We highlight grave concerns for healthcare workers, especially those operating in the public sector, who are continuing to report for duty under extremely difficult circumstances. Healthcare workers are continuing to raise their concerns regarding poor workplace conditions which are causing critical frontline workers to lose confidence in the capacity of their places of work to be safe environments. Furthermore, we amplify the realities of healthcare workers and their implications on the quality of care being extended to patients in public hospitals. Healthcare workers continue to experience, amongst other factors, ongoing inconsistencies in accessing adequate PPE which create undue risk and strain on frontline health care workers who predominantly are women. 

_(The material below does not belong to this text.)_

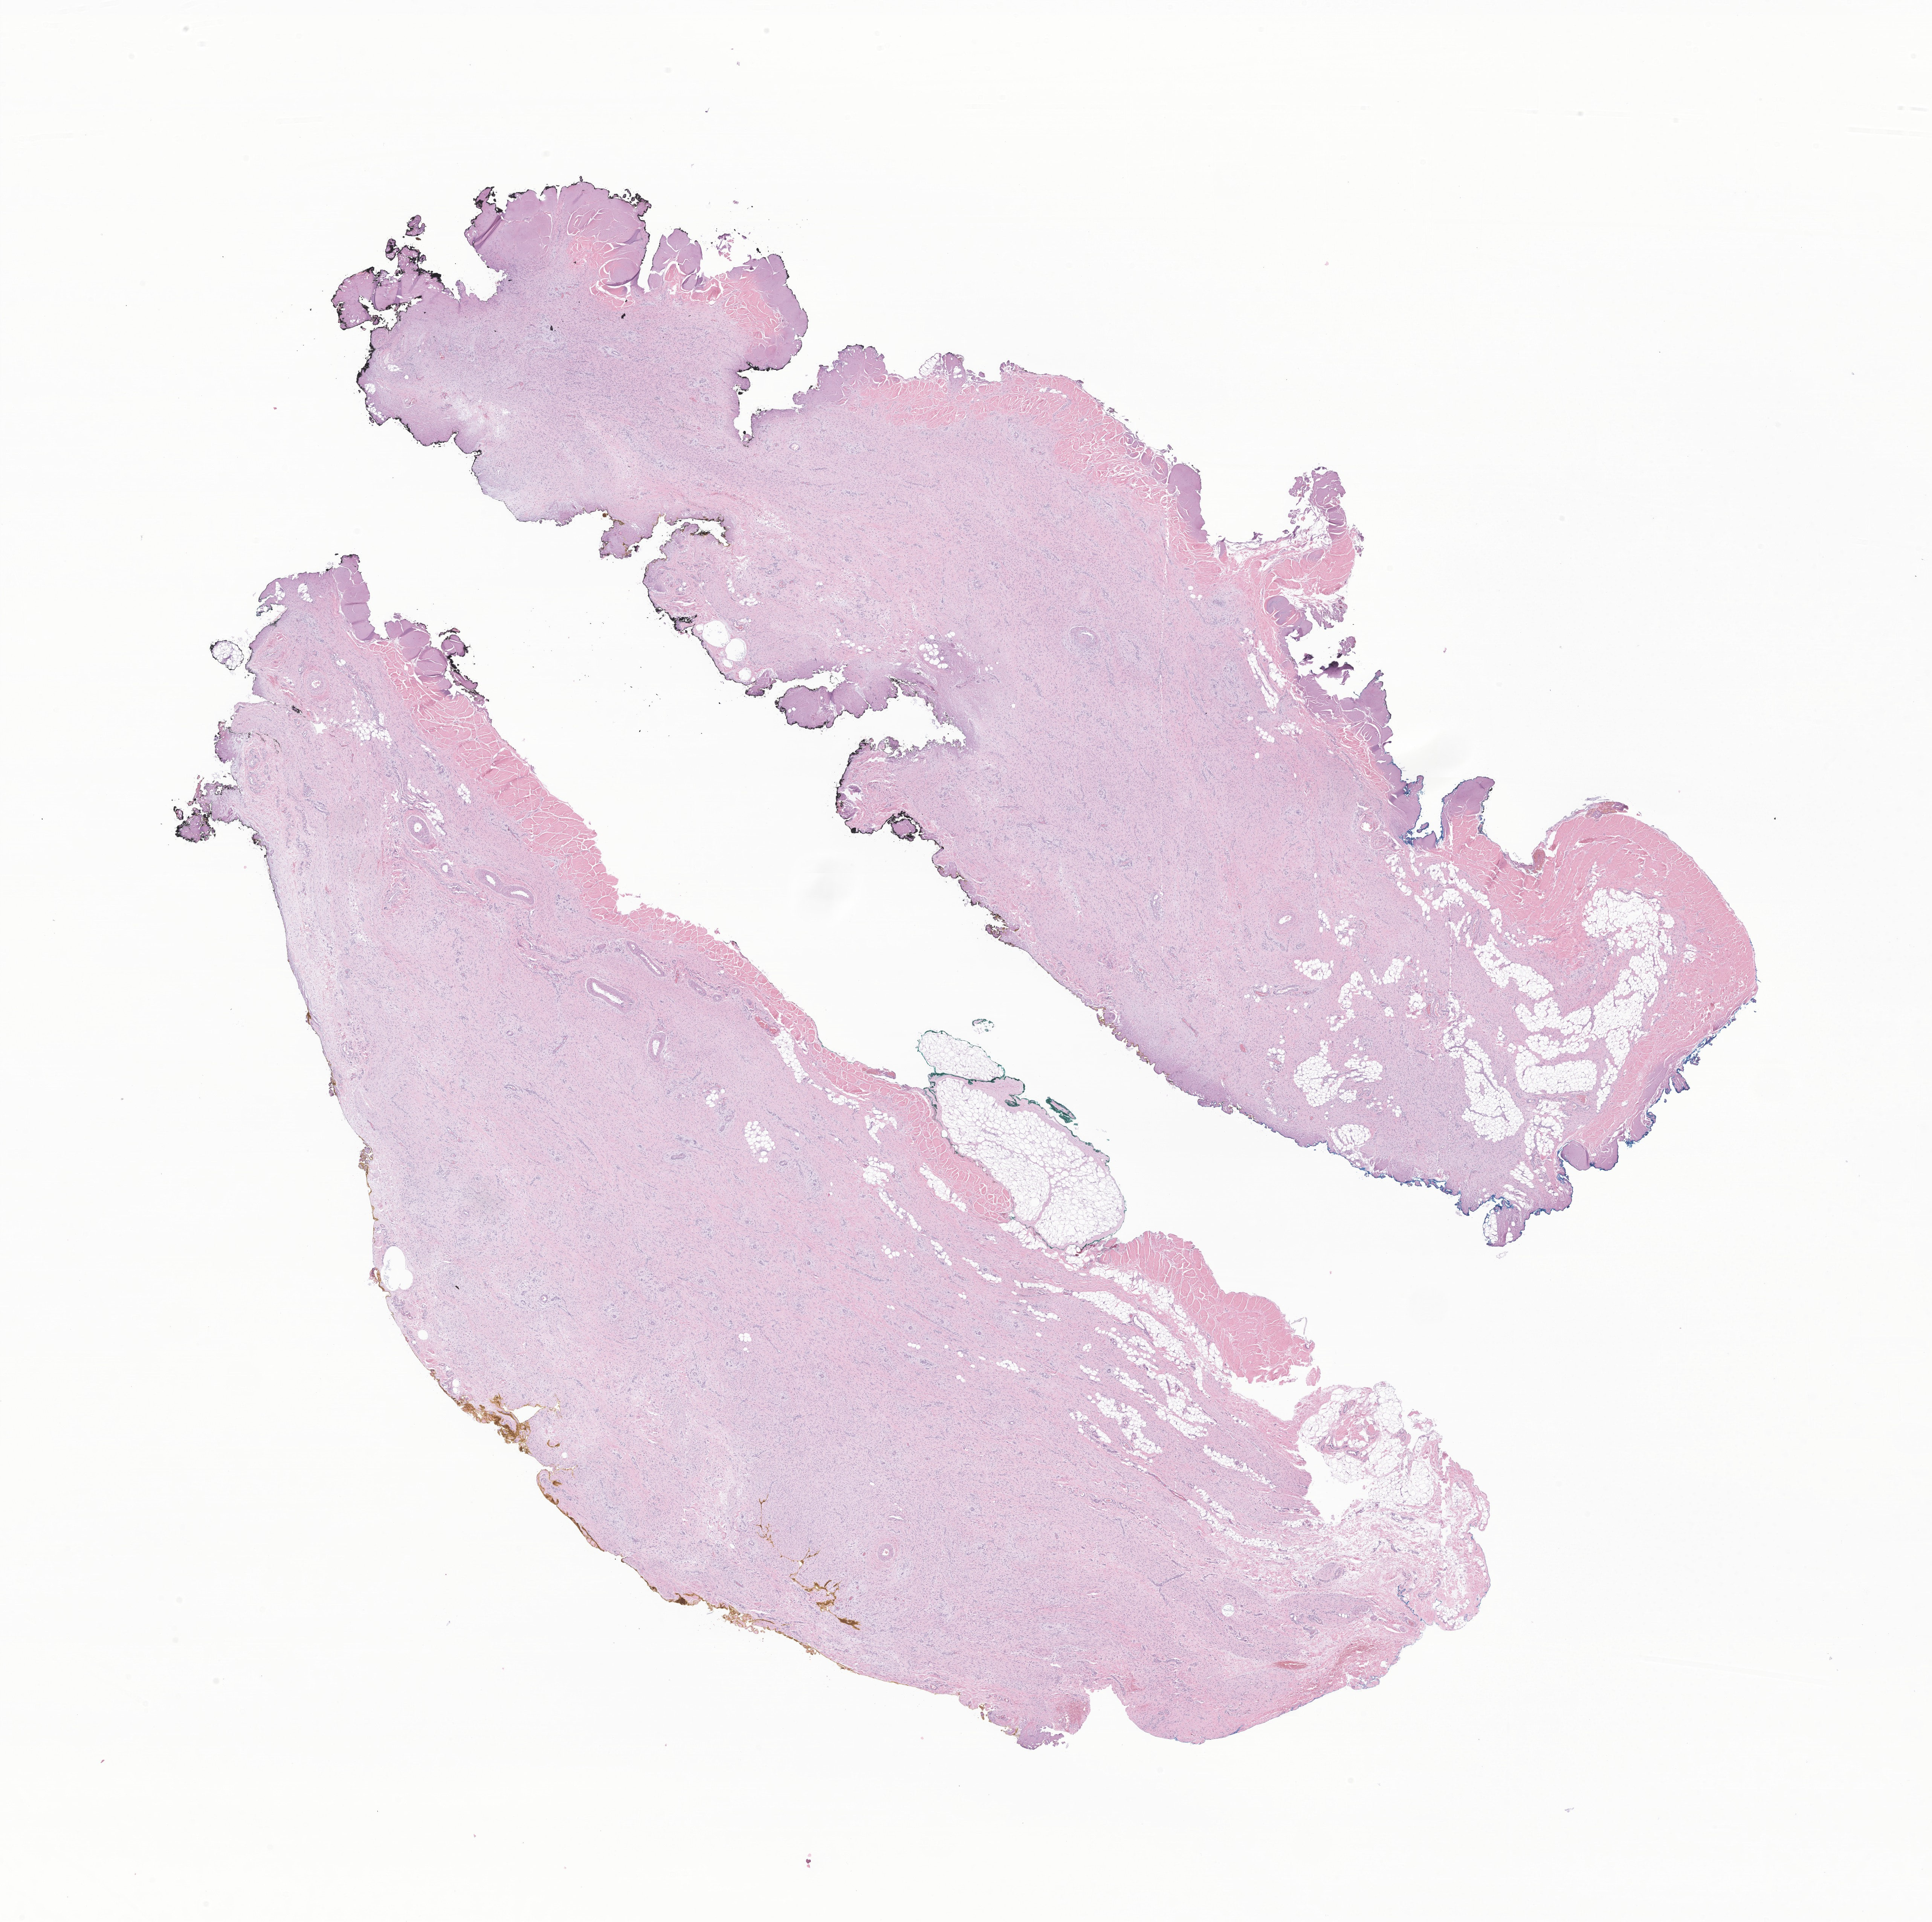
Digitized H&E-stained section of tumor tissue from the soft tissue — a low-resolution overview of the entire scanned area, about 21.6 x 21.5 mm. Formalin-fixed paraffin-embedded section. Patient: male, age 934 days (about 2.6 years).
Diagnosis: Aggressive fibromatosis.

We further continue to reiterate the low representation of women in policy-making positions in the healthcare sector regards to the COVID-19 response architecture. We further raise concerns on staffing shortages, in non-metropolitan provinces, created through the implications of healthcare workers who understandably have to go into quarantine and self-isolation after exposure to the virus. These shortages directly compromise the levels and quality of service provision to the health-seeking public in particular have a direct negative impact on maternal and infant health care which is already under strain. Underscoring, once more, that ultimately the negative fallout of COVID-19 management in the healthcare sector has a direct correlation to women and girls’ lives and rights as they constitute the majority of the health-seeking public. 

  • We call for prioritisation for the expedited production and distribution of substantive PPE to hospital and health care centres across the country.  
  • We call for a direct and effective transformation of the healthcare sector especially at provincial and district level so as to ensure effective women-leadership and representation which fulfils the constitutional standards of equal representation as provided in sections 17, 56, and 80 of the Constitution of Zimbabwe. 
  • We urge extended support to public laboratories to increase the turn-around time on conducting of tests and reporting of the results. 
  • We call for the transparency on the funding mechanisms and budget expenditure of the 2020 National Budget directly at this halfway point of the year. 

We recommend widespread notification of free community testing to communities that are hesitant to approach healthcare centres due to concerns about the affordability of tests.